Man beat murder charge in detective’s death, but feds seek life term in drug case, citing slaying

CRIMINAL JUSTICE

Man beat murder charge in detective’s death, but feds seek life term in drug case, citing slaying

Posted Aug 21, 2014 2:50 PM CDT
By Martha Neil
State prosecutors dropped a murder case against Justin “J-Rock” Austin in the 2008 slaying of a Chicago police officer, alleging the defendant and others intimidated witnesses from testifying.
 
However, federal prosecutors are now seeking a life sentence for Austin in an unrelated Chicago drug case in which he has been convicted, contending that the Traveling Vice Lord leader was indeed responsible for the murders of off-duty detective Robert Soto and a female companion, Kathryn Romberg.

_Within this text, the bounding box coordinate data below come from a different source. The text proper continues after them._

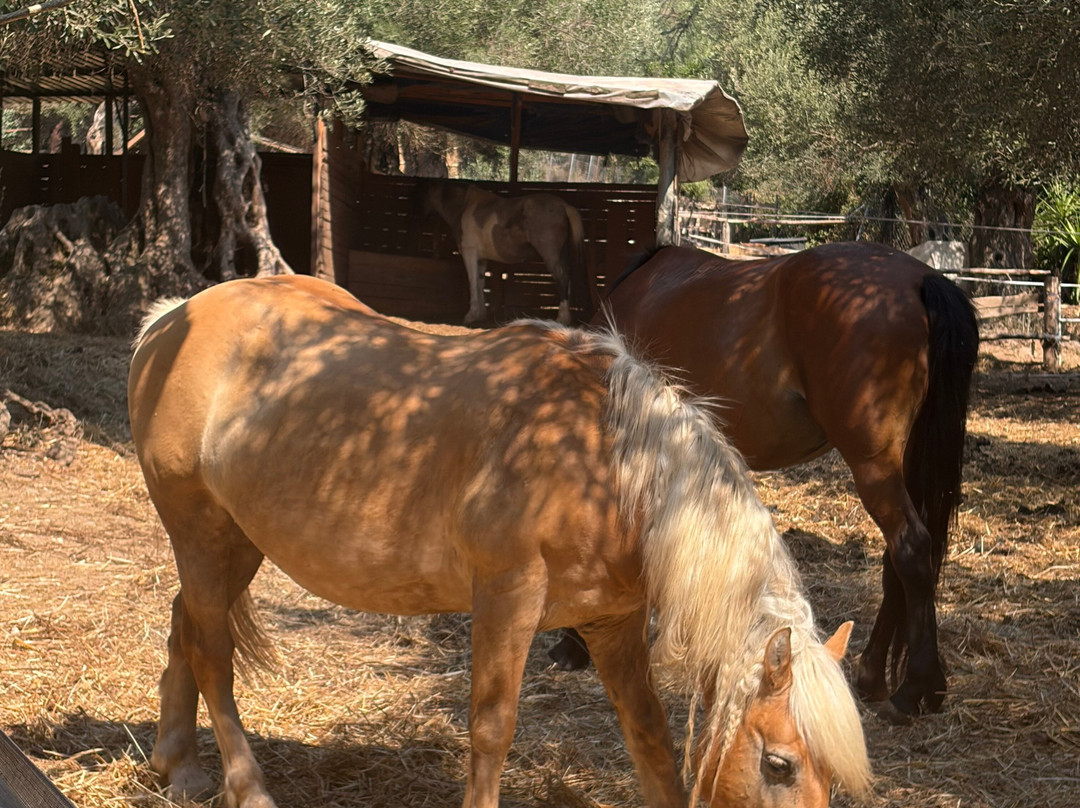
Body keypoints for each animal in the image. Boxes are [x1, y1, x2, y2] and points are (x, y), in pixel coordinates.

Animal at [128, 274, 870, 808]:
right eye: (780, 764)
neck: (609, 467)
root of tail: (171, 318)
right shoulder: (508, 597)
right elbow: (491, 729)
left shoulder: (613, 623)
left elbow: (650, 737)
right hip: (197, 527)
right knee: (212, 651)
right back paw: (246, 788)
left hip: (237, 539)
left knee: (186, 624)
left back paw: (178, 764)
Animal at [416, 180, 590, 325]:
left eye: (420, 193)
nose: (421, 216)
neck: (464, 206)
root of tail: (563, 206)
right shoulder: (481, 259)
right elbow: (480, 282)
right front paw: (480, 314)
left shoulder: (470, 253)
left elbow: (472, 281)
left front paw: (471, 315)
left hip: (551, 256)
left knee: (562, 279)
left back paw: (562, 318)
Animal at [548, 242, 978, 721]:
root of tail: (921, 279)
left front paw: (576, 643)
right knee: (899, 562)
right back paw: (873, 678)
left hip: (875, 467)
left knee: (911, 550)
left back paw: (916, 688)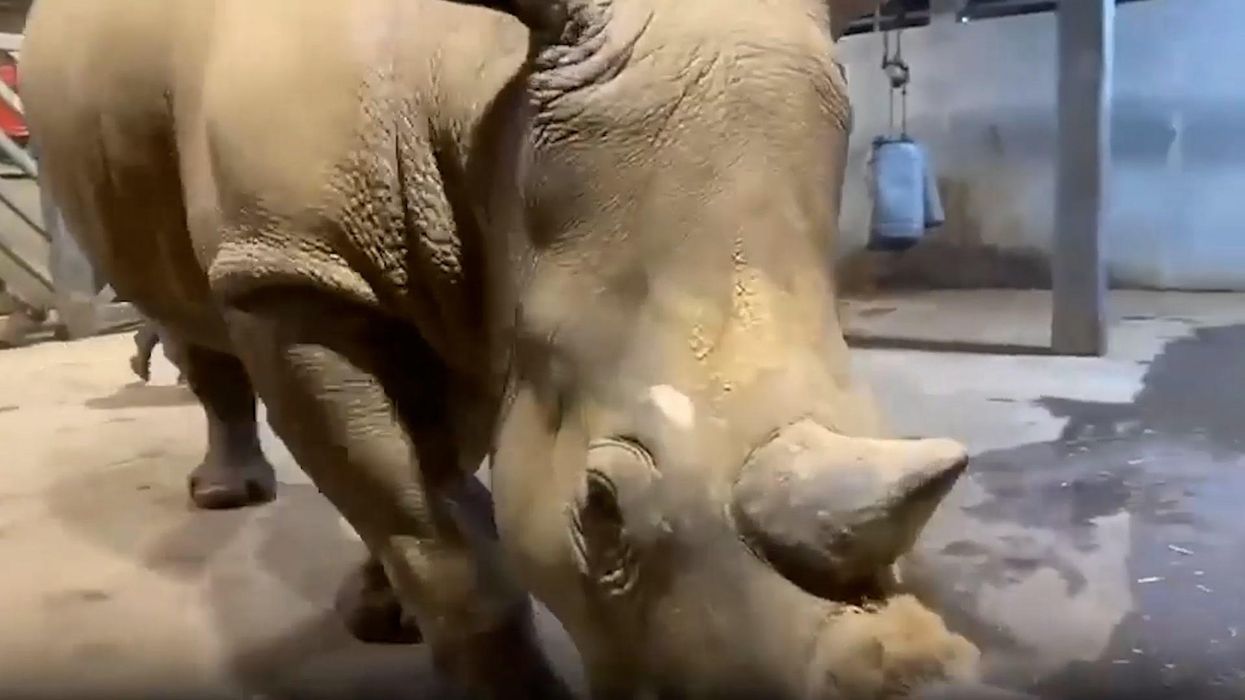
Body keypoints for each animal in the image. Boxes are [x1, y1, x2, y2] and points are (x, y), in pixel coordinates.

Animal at [22, 0, 1007, 697]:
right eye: (601, 507)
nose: (927, 685)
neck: (482, 100)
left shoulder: (460, 269)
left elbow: (436, 471)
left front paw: (385, 614)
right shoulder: (293, 269)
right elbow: (443, 541)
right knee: (179, 304)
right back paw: (226, 498)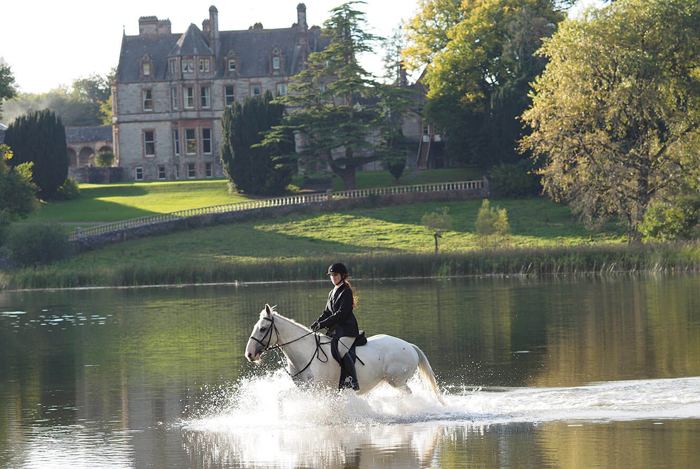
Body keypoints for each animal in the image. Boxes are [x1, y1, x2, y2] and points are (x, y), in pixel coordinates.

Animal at [245, 304, 442, 402]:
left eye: (262, 329)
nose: (249, 354)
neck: (305, 354)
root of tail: (410, 346)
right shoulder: (305, 390)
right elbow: (280, 397)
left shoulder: (320, 390)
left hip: (397, 381)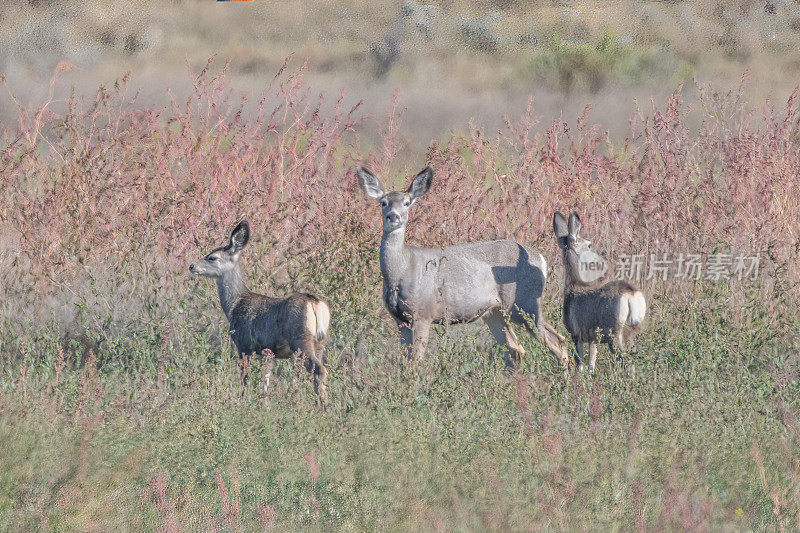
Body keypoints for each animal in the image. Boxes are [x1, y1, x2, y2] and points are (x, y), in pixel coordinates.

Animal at [189, 220, 330, 404]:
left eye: (212, 257)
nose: (192, 266)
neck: (234, 305)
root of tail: (315, 303)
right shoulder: (266, 352)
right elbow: (265, 381)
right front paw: (263, 403)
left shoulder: (243, 344)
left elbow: (245, 378)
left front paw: (243, 401)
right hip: (320, 340)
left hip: (300, 339)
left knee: (319, 370)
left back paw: (322, 406)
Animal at [356, 166, 568, 366]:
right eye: (383, 203)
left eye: (407, 203)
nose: (393, 217)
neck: (402, 271)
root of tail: (540, 258)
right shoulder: (400, 320)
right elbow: (404, 362)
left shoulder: (423, 313)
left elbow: (416, 361)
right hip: (495, 311)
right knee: (515, 349)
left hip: (524, 302)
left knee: (557, 341)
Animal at [552, 210, 648, 372]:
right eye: (589, 245)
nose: (602, 258)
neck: (575, 288)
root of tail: (631, 294)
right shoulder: (593, 337)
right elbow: (592, 361)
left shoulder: (577, 333)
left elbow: (581, 362)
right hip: (633, 328)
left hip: (613, 330)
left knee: (625, 361)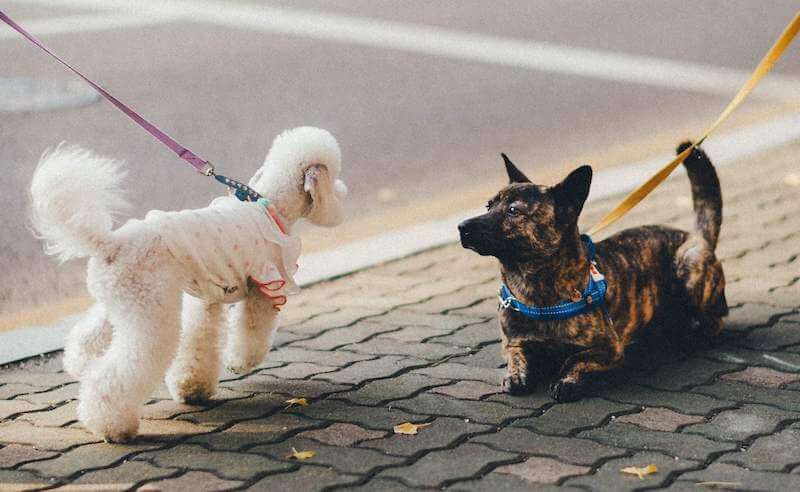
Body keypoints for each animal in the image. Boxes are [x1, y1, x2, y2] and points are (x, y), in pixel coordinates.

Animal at [456, 140, 724, 402]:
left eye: (513, 211)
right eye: (488, 205)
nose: (462, 226)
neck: (534, 286)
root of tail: (697, 236)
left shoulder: (610, 348)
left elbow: (575, 358)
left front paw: (566, 381)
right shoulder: (513, 343)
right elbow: (516, 356)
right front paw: (515, 375)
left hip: (689, 268)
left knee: (715, 321)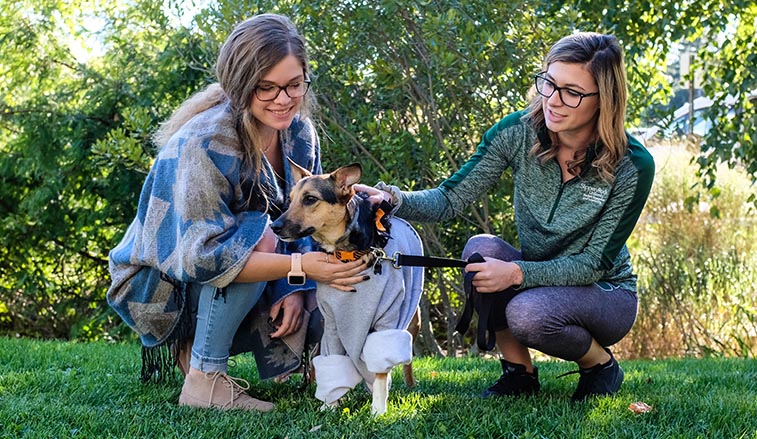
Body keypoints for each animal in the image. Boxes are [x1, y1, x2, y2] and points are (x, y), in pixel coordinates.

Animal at [272, 162, 426, 416]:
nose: (274, 226)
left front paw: (378, 410)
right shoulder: (332, 323)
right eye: (291, 199)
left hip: (410, 320)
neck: (345, 253)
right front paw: (329, 405)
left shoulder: (386, 321)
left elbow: (381, 370)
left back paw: (408, 386)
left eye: (310, 199)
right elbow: (332, 363)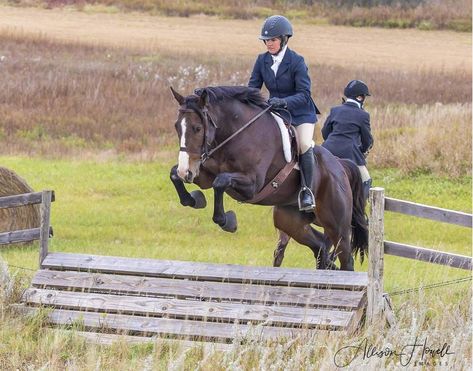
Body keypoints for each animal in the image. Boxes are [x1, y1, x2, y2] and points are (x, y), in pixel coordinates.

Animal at [168, 87, 366, 274]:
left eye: (197, 128)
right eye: (177, 126)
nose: (186, 171)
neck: (235, 134)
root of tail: (340, 165)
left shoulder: (252, 185)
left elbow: (220, 181)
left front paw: (227, 221)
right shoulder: (204, 174)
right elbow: (174, 175)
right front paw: (194, 199)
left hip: (337, 225)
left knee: (346, 258)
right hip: (288, 220)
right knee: (320, 246)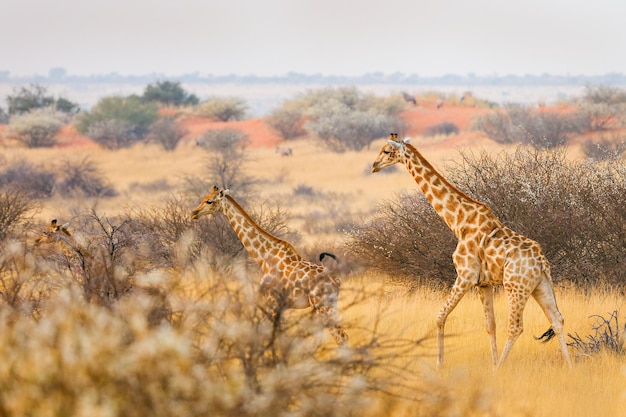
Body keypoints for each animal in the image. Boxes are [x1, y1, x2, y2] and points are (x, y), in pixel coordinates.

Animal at [190, 186, 346, 344]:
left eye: (209, 201)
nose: (193, 213)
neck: (264, 258)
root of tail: (336, 281)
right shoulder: (279, 306)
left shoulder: (272, 303)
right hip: (330, 305)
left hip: (323, 306)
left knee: (341, 337)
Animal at [370, 132, 572, 368]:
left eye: (386, 151)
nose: (374, 166)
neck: (458, 220)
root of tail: (541, 261)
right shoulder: (483, 283)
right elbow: (490, 326)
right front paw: (492, 362)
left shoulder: (465, 275)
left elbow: (440, 317)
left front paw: (439, 364)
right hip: (540, 285)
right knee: (557, 319)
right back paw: (570, 367)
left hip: (515, 286)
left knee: (516, 327)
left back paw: (500, 370)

Because the evidence is being presented at sentencing, rather than in an effort to convict Austin of the crimes, Austin’s guilt needs to be proven only by a preponderance of the evidence rather than the beyond-reasonable-doubt standard that applies to criminal trials, the Chicago Tribune reports.
 
The two victims were sitting in Soto’s parked vehicle outside Romberg’s home on the West Side of the city early one morning when they were shot to death. The feds say Austin shot them in a case of mistaken identity, thinking that Soto was a rival drug dealer who was known by his street name of “Quick.”
 
“It was survival of the fittest, the Wild Wild West. It was kill or be killed,” prosecution witness Jeffery Scott testified during a Thursday hearing. He worked in Austin’s drug operation and is awaiting sentencing after taking a plea in a drug-distribution case.
U.S. District Judge Joan Lefkow was also told that Soto described to responding police officers, as he was dying, what his assailant’s vehicle looked like.
 
Attorney Richard Kling represents Austin. In an opening statement, he said it was police pulling out the stops to make a case in the slaying of a fellow officer who pressured witnesses to point the finger at Austin. Had there been evidence to prove a murder case against his client, Cook County would have pursued it, Kling argued.